Beispielhaft für das sozialkritische Kino der späten Stummfilmzeit erzählt der semi-fiktionale, semi-dokumentarische Film vom Leben der Landstreicher. Etwa eine halbe Million Vagabunden ist Ende der 1920er Jahre in Österreich und Deutschland unterwegs. Der Film thematisiert ihre soziale Ausgrenzung und schildert die harte Realität am Rande der Gesellschaft. In einer Nebenrolle ist der „König der Vagabunden“ Gregor Gog zu sehen, der 1927 die „Bruderschaft der Vagabunden“ gründete. Überliefert ist DER VAGABUND nur in einer gekürzten niederländischen Fassung, auf der die neue Restaurierung basiert.
Die „Arbeitsgemeinschaft Neuer Film“, die den VAGABUND herstellt, ist eine Vereinigung junger Leute, die es sich in den Kopf gesetzt hat, zu beweisen, daß Filmkunst und Filmindustrie doch zwei weltenverschiedene Begriffe sind. Sie dreht einen Film ohne Konzessionen, ohne kommerzielle Rücksichten, sie dreht unter den größtmöglichsten Schwierigkeiten und schaffte dennoch ein Werk, das allerstärkste Beachtung findet, an dem man seine reine, helle Freude hat. […]
Fritz Weiß hat Regie geführt. Er dichtet Bilder, von starker Symbolik erfüllt, er arbeitet unbarmherzig Gegensätze heraus, er hat den Mut, dem Kinopublikum eine grauenvoll echte Fratze – beileibe keine Karikatur – von ihm zu zeigen. In manchen Szenen, wie z. B. den im Kerker, da der Vagabund stirbt, erreicht er Wirkungen von unheimlicher Kraft. Josef Ambor hat herrliche Bilder geschaffen. Die österreichische Berglandschaft lebt in diesem Film wie niemals zuvor. […]
VAGABUND ist keine „Dreitageerscheinung“. Er wird jedem, der ihn sieht, einen starken Eindruck hinterlassen. Und es ist zu wünschen. daß ihn recht viele sehen.

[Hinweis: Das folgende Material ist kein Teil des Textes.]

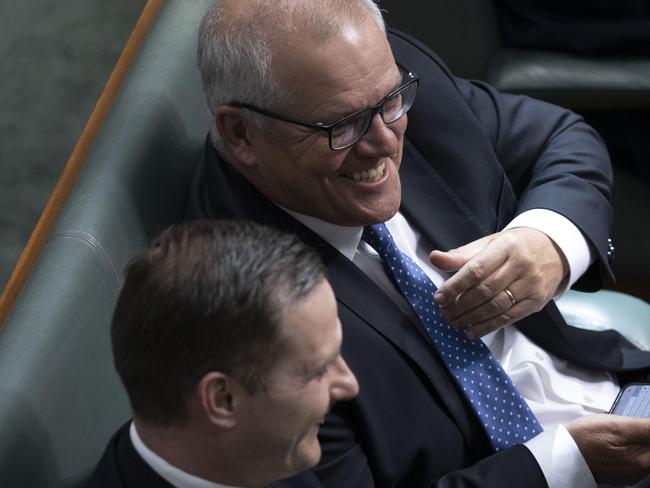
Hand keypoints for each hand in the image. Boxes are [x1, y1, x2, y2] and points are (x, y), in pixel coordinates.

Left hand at [430, 227, 568, 338]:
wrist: (553, 250)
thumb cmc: (513, 247)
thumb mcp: (489, 244)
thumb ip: (462, 254)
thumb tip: (435, 258)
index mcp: (506, 246)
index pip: (477, 269)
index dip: (456, 285)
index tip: (439, 297)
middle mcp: (521, 265)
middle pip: (486, 290)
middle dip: (461, 305)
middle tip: (444, 313)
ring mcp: (531, 285)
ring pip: (497, 306)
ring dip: (472, 318)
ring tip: (454, 322)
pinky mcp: (536, 301)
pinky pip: (509, 317)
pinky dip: (488, 326)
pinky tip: (472, 330)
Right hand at [567, 414, 649, 484]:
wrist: (560, 454)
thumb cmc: (585, 438)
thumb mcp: (616, 426)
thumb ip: (646, 427)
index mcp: (643, 462)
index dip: (647, 429)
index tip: (634, 425)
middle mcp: (640, 473)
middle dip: (642, 434)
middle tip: (623, 427)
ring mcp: (629, 474)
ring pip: (642, 452)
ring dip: (634, 440)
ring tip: (615, 433)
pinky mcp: (620, 473)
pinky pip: (632, 458)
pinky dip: (626, 447)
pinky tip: (612, 441)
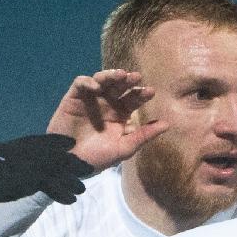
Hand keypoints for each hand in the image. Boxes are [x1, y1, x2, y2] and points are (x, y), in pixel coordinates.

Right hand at [0, 134, 93, 227]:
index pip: (31, 142)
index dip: (52, 142)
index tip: (68, 143)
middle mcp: (8, 153)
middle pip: (46, 154)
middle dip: (67, 161)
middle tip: (86, 166)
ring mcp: (11, 166)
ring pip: (50, 168)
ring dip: (68, 178)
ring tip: (84, 187)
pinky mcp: (12, 182)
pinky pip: (44, 186)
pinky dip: (59, 192)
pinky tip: (72, 199)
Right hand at [47, 69, 166, 171]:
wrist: (68, 162)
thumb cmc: (97, 158)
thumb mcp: (124, 148)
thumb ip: (144, 135)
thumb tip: (167, 124)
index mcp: (120, 115)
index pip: (134, 100)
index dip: (141, 94)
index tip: (150, 92)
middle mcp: (107, 104)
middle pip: (119, 87)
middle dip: (128, 81)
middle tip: (136, 77)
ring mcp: (91, 100)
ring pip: (102, 81)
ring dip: (110, 75)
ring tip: (120, 74)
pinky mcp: (73, 98)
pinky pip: (80, 84)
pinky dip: (88, 82)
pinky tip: (95, 86)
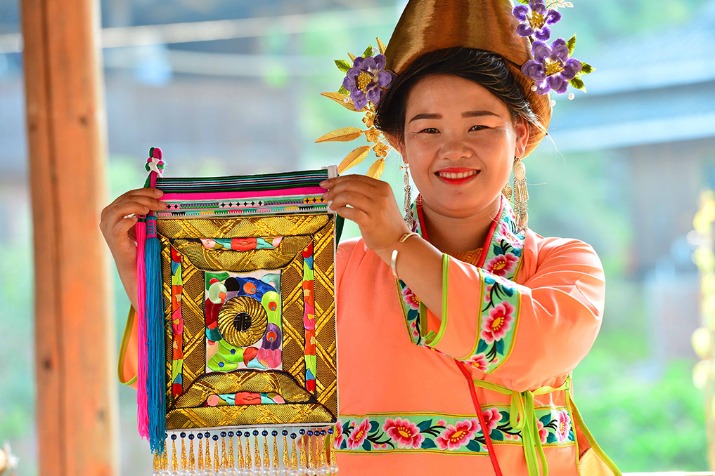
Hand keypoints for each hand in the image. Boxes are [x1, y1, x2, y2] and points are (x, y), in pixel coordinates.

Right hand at [99, 187, 165, 307]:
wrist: (134, 265)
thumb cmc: (139, 243)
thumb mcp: (141, 222)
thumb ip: (144, 209)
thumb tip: (158, 196)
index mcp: (112, 210)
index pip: (128, 194)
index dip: (144, 191)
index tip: (160, 193)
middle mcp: (106, 216)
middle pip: (126, 198)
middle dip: (146, 198)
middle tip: (161, 202)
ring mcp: (108, 227)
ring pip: (120, 208)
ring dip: (138, 205)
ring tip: (151, 210)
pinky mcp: (113, 237)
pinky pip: (120, 224)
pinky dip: (130, 219)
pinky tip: (139, 219)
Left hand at [320, 175, 408, 251]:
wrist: (398, 241)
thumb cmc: (385, 222)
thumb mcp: (379, 201)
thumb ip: (364, 193)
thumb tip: (338, 188)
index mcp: (382, 186)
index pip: (356, 178)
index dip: (338, 179)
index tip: (326, 184)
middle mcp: (380, 194)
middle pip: (350, 184)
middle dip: (334, 189)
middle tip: (326, 195)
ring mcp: (376, 208)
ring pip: (349, 196)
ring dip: (336, 200)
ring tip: (332, 206)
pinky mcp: (371, 222)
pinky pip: (351, 212)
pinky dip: (342, 211)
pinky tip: (340, 213)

H. S., Wiener Allgemeine Zeitung, 23.4.1930
Der Idealtypus des Vagabunden ist der mit literarischen und philosophischen Ambitionen liebäugelnde „Kunde“, seine Vorbilder sind Rimbaud, Villon, Whitman, Jack London; seine Zeitgenossen Knut Hamsun, Maxim Gorki, Sinclair Lewis und, mit einigen Einschränkungen, Alphons Paquet, die sich mit dieser Bewegung geistig verbunden fühlen, und dieser geistigen Verbundenheit in wiederholten Kundgebungen an die Bruderschaft der Vagabunden Ausdruck gegeben haben. […] Gregor Gog, der geistige Führer der Vagabunden, der diesem eigenartigen Filmwerk Pate stand, sagt irgendwo über seine Schicksalsgenossen: „Vagabund sein, ist ein Beruf. Vagabund sein, das liegt im Blute, das läßt sich nicht lernen. Sein oberstes Gesetz ist die Kameradschaftlichkeit. Oft wird tagelang durchgehungert, denn der Kunde ist ein bedürfnisloser Mensch. Man ist stetig auf der Walz, trägt Gott im Herzen, oder was der Vagabund eben Gott heißt, lacht mit dem Sonnenschein und nährt sich im übrigen von der köstlichen Luft, von der man auf der Landstraße immer eine Nasevoll haben kann.“
Das ist Quelle und Mündung des Films. Trotz der geringen Geldmittel, die der strebsamen Arbeitsgemeinschaft zur Verfügung standen oder gerade darum, ist was Rechtes daraus geworden.